As for Gawker: on its Gizmodo tech blog, an article read:
“This is Peter Paul Biro. Depending on who you ask, he’s either using fingerprinting, forensic science, and state of the art spectral cameras to uncover lost art masterpieces, or using that same technology to manufacture them… Just like the art he works with, it’s hard to pin down the true story behind Peter Paul Biro. But as shown in the New Yorker piece (which you should really read in full), Biro’s complicated cameras and forensic techniques have only introduced a new layer of uncertainty to the hazier corners of art history.”
That article is a pretty straight case of re-blogging. It’s opinionated, but mostly about the article in question and not the subject of that article (and it does not assume Mr. Grann is correct, claiming instead that “the true story” is “hard to pin down”).

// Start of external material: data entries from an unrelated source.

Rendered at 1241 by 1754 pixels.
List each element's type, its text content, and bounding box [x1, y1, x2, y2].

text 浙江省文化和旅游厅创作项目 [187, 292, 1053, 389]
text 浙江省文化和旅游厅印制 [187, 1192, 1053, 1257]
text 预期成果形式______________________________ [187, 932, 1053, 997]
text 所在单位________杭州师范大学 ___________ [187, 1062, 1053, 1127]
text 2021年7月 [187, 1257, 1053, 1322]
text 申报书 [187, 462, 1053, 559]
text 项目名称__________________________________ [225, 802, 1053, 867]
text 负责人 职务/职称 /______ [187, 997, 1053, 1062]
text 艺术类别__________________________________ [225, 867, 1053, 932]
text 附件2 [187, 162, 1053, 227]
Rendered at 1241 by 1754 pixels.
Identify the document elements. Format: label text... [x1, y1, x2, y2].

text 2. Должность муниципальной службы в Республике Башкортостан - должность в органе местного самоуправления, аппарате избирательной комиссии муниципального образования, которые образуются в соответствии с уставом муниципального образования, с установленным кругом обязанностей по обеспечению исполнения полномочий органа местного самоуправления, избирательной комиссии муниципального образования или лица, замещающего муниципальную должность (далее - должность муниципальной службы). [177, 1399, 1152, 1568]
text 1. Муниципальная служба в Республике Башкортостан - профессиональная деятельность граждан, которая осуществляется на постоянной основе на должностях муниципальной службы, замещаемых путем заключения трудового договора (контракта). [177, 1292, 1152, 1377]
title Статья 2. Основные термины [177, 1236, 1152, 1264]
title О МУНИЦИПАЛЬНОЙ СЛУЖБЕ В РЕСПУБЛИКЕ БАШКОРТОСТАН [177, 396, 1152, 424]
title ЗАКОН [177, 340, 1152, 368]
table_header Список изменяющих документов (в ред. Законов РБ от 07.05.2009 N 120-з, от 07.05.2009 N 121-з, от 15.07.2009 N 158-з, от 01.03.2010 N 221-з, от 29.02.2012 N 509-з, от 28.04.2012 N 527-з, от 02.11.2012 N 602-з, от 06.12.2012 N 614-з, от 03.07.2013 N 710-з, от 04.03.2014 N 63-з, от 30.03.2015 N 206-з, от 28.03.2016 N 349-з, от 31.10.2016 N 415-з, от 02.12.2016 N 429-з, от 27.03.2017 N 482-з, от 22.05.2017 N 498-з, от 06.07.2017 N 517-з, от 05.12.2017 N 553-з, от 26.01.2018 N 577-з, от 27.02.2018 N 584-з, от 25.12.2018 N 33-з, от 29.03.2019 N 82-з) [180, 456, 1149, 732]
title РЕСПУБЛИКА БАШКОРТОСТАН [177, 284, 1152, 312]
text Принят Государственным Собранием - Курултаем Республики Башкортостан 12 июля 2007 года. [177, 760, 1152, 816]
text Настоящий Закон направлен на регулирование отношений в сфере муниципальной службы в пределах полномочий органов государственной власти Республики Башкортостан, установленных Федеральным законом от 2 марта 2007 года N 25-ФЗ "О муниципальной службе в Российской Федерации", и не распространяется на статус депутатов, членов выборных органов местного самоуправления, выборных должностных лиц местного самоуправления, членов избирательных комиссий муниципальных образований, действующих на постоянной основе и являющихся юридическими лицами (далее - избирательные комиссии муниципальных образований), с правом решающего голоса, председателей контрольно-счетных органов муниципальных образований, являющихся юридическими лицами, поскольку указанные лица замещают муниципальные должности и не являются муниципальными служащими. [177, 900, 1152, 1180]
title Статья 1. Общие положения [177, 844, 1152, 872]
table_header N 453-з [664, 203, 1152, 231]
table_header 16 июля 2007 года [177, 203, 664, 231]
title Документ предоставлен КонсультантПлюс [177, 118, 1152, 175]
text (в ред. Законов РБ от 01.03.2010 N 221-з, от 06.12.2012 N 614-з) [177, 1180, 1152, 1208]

We won’t get into the details of New York’s defamation laws and standards of negligence, but we will pose a question: are blogs that sounded off about Mr. Grann’s article implicated in the alleged defamation for circulating the information another reporter reported?
[UPDATE]: Regarding the phrase allegedly published in Artinfo that we could not find online, according to court documents, which are available here, Mr. Biro’s libel suit against the web site is regarding an interview conducted back in September:
“On or about September 16, 2011, defendant Louise Blouin Media published on its internet website the following exchange with one Noah Charney:
What do you think about DNA Security where a DNA Security Marker links art object with provenance documentation to provide authentication?
This sounds great in principle, but the dangers of such technological authentication systems were brilliantly exposed in a recent New Yorker article called ‘Mark of a Masterpiece’ by David Grann. It was the story of Peter Paul Biro, who began as a forensic science hero, discovering DNA and fingerprints of famous artists in questionable works (most famously a purported Jackson Pollock bought at a tag sale). But it was later shown that Biro was part of a family of artforgers, and that he had been planting the forensic evidence into the questionable works himself.”
The court documents claim that “the last sentence is false and defamatory.” The documents also claim a request to remove the exchange (it does not mention with whom Mr. Charney was talking with) was sent to Artinfo on September 21, 2011. According to the documents, the “exchange remained on ArtInfo’s website for approximately one month after plaintiff’s demand.”